Text for analysis –
Ms E. Jean Carroll, a 79-year-old former columnist for Elle magazine, accused Trump of raping her in a dressing room at the Bergdorf Goodman department store in the mid-1990s.
If found liable, Trump could be made to pay monetary damages and retract statements he made casting aspersions on Ms Carroll and her case.
Both sides delivered closing arguments on Monday.
Ms Roberta Kaplan, a lawyer for Ms Carroll who delivered a 75-minute closing, reminded the jury that no one, not even a former president, is above the law.
“Donald Trump’s defence here is essentially that there is a vast conspiracy against him,” said Ms Kaplan.
“Donald Trump wants and needs you to disregard all the evidence that you heard in this case.”
Trump’s lawyers, who called no witnesses, portrayed the accusations as improbable because the store was a public place and Trump was already famous.

Information supplied –
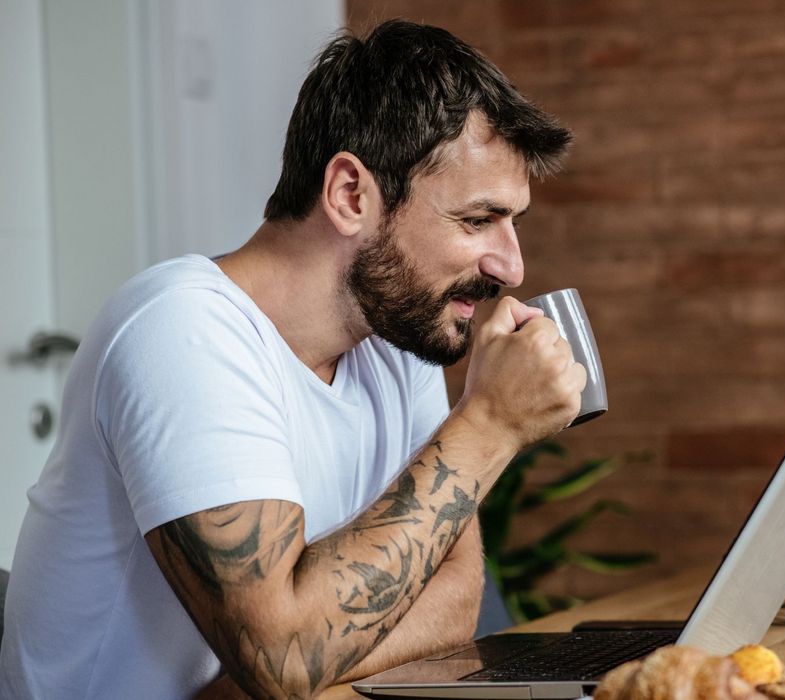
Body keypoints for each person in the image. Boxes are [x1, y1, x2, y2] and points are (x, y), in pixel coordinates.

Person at [0, 20, 584, 699]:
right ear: (350, 195)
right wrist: (489, 426)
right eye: (478, 220)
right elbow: (283, 661)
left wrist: (292, 662)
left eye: (514, 222)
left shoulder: (399, 340)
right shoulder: (182, 332)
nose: (511, 266)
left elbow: (455, 598)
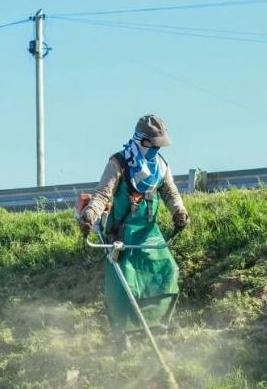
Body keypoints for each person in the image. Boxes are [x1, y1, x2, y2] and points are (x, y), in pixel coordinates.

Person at [78, 114, 190, 342]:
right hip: (122, 233)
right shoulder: (119, 163)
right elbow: (102, 194)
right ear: (142, 141)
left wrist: (179, 211)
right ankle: (124, 330)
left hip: (148, 232)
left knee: (167, 270)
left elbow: (170, 193)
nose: (156, 150)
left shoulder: (160, 166)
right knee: (125, 281)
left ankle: (158, 324)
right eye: (153, 145)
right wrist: (90, 213)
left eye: (160, 145)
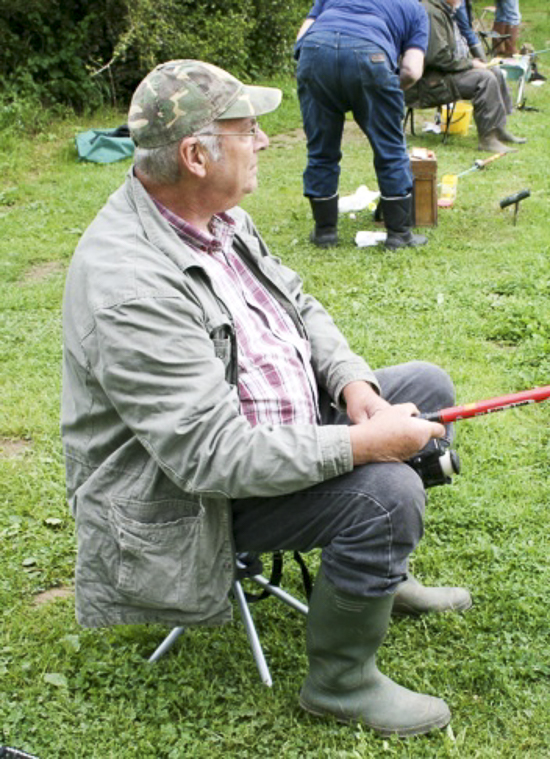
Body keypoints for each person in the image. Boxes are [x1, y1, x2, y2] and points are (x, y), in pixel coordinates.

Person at [61, 59, 468, 737]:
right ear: (195, 154)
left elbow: (299, 304)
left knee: (425, 387)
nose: (265, 139)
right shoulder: (128, 284)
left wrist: (353, 386)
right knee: (388, 491)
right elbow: (211, 457)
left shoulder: (217, 218)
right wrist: (363, 445)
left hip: (263, 435)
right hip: (195, 501)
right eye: (249, 128)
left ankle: (376, 574)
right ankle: (342, 679)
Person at [295, 0, 429, 250]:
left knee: (321, 148)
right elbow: (411, 70)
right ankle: (399, 235)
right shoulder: (415, 9)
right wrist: (382, 89)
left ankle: (325, 233)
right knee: (390, 149)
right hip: (371, 54)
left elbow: (302, 38)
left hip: (315, 50)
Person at [410, 0, 525, 153]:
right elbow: (437, 57)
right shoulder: (431, 12)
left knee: (495, 71)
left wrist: (471, 63)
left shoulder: (444, 9)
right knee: (485, 78)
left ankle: (498, 129)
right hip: (429, 83)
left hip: (444, 74)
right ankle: (487, 140)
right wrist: (470, 64)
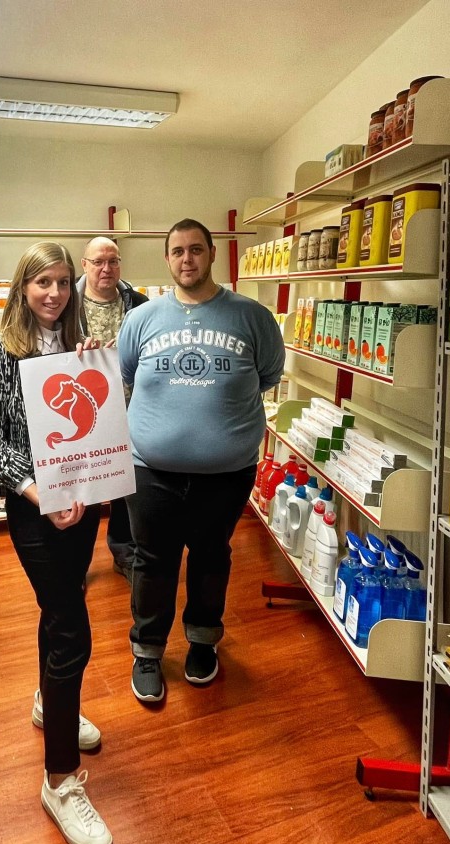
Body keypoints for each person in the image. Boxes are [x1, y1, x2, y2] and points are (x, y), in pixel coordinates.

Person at [0, 241, 112, 844]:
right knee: (72, 632)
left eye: (62, 282)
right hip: (36, 508)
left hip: (82, 505)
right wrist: (41, 493)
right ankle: (60, 780)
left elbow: (99, 422)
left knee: (59, 611)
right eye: (42, 283)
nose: (54, 294)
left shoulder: (80, 344)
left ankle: (46, 702)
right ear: (22, 287)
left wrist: (97, 365)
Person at [118, 218, 285, 701]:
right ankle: (147, 650)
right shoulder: (142, 318)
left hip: (226, 474)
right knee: (152, 560)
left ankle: (203, 642)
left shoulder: (252, 317)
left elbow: (268, 375)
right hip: (150, 470)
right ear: (167, 259)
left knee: (211, 556)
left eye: (195, 249)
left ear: (212, 253)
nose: (186, 259)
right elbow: (126, 373)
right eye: (177, 251)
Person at [76, 237, 148, 581]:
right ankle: (76, 563)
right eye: (98, 262)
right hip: (83, 412)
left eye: (114, 261)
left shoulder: (139, 304)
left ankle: (124, 552)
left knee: (126, 486)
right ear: (84, 264)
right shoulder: (66, 304)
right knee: (83, 487)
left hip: (131, 408)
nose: (107, 268)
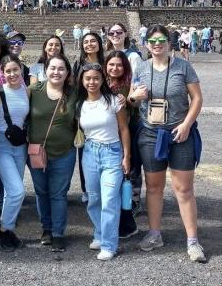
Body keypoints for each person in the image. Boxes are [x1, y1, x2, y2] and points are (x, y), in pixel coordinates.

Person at [127, 25, 206, 263]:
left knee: (183, 189)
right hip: (150, 133)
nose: (157, 44)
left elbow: (197, 98)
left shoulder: (183, 66)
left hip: (178, 134)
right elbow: (132, 99)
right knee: (153, 187)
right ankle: (154, 234)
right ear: (146, 44)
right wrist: (133, 97)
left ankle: (193, 241)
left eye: (161, 40)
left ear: (169, 42)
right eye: (152, 41)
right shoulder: (141, 67)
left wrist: (186, 125)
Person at [77, 62, 131, 260]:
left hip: (112, 151)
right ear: (82, 81)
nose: (92, 82)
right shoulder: (79, 103)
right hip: (90, 152)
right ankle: (99, 233)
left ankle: (109, 244)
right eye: (88, 78)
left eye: (96, 78)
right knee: (94, 198)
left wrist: (127, 156)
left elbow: (124, 129)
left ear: (102, 80)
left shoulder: (113, 100)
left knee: (109, 199)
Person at [28, 54, 77, 252]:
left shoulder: (74, 93)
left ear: (67, 73)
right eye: (52, 68)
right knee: (41, 192)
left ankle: (58, 233)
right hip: (36, 151)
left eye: (61, 69)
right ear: (45, 70)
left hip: (64, 152)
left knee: (58, 194)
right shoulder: (34, 90)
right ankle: (46, 229)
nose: (56, 72)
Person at [0, 55, 29, 251]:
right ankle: (3, 229)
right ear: (3, 73)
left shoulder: (26, 91)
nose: (12, 74)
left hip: (20, 146)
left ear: (21, 69)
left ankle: (7, 229)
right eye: (8, 71)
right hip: (1, 144)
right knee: (17, 190)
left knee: (11, 193)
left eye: (15, 70)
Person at [104, 50, 140, 237]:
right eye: (111, 64)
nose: (115, 68)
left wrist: (130, 100)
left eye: (119, 65)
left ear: (125, 67)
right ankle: (115, 221)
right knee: (112, 183)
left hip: (125, 135)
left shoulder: (129, 84)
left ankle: (126, 222)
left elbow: (135, 102)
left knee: (123, 179)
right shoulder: (102, 83)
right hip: (106, 137)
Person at [72, 31, 105, 202]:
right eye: (86, 42)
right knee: (84, 148)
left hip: (104, 107)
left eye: (93, 41)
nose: (89, 44)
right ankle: (86, 188)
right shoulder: (78, 63)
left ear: (99, 44)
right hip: (84, 108)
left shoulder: (106, 63)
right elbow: (73, 87)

Problem A – List every person named in the passage on the Carroll case.
Problem B – According to the passage on the Carroll case, how long was the closing delivered by Ms Carroll's lawyer?
The rows come from a separate source and are unrelated to the passage on the Carroll case.

Exercise result A – E. Jean Carroll, Donald Trump, Roberta Kaplan

Exercise result B – 75 minutes